— START OF Recorded information —
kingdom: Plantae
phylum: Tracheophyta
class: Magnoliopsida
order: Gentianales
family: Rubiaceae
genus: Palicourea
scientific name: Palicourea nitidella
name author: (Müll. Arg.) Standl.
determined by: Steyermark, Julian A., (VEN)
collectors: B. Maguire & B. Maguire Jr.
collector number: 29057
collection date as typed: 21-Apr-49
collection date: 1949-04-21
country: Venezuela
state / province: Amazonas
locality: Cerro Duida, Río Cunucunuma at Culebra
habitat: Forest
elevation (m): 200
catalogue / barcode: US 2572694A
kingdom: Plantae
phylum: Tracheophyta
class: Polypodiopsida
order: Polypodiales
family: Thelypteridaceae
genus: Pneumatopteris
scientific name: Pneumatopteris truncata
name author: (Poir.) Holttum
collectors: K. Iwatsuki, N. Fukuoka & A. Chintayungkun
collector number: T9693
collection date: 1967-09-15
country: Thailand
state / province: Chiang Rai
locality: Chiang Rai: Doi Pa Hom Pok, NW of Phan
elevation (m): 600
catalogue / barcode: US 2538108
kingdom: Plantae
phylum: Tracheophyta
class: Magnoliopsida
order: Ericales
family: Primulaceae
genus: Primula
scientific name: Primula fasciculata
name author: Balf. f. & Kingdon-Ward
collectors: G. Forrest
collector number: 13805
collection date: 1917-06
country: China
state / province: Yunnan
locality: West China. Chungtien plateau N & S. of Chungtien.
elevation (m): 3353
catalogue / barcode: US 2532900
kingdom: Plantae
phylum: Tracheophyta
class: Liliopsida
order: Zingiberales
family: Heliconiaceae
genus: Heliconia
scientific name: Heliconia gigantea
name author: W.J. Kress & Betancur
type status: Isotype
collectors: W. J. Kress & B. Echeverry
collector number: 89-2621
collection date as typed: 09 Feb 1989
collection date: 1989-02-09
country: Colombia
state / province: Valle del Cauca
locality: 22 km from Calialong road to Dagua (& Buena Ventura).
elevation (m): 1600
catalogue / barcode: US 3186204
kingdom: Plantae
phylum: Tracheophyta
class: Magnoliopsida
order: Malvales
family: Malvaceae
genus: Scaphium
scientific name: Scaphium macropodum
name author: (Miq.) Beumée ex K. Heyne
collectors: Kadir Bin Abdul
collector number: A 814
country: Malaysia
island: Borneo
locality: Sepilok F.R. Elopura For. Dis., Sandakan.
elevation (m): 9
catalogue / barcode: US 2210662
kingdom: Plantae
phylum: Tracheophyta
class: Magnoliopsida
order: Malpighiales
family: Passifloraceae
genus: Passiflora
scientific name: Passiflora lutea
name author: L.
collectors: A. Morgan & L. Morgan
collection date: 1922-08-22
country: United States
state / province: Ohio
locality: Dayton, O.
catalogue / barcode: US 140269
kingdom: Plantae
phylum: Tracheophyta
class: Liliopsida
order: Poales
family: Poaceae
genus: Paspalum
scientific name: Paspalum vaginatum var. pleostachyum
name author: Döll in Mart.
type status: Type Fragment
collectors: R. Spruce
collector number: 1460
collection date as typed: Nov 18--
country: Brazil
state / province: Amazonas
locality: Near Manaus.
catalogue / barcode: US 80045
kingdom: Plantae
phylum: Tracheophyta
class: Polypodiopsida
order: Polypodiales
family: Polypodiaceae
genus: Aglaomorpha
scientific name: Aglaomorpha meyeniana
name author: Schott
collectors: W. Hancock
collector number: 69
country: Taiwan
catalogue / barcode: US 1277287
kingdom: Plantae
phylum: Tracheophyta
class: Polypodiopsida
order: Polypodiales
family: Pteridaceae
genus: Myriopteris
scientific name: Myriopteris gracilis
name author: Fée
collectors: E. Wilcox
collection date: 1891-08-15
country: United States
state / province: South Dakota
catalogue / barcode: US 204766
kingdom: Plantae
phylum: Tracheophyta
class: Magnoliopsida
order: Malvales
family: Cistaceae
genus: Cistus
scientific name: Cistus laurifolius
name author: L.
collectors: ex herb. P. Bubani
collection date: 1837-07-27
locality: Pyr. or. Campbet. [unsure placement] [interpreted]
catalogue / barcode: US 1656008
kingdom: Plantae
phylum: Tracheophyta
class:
— END OF Recorded information —
Put the rows from the start through the line with "collection date as typed: 21-Apr-49" into a numbered list, leaving out blank lines.

**Correct output**
1. kingdom: Plantae
2. phylum: Tracheophyta
3. class: Magnoliopsida
4. order: Gentianales
5. family: Rubiaceae
6. genus: Palicourea
7. scientific name: Palicourea nitidella
8. name author: (Müll. Arg.) Standl.
9. determined by: Steyermark, Julian A., (VEN)
10. collectors: B. Maguire & B. Maguire Jr.
11. collector number: 29057
12. collection date as typed: 21-Apr-49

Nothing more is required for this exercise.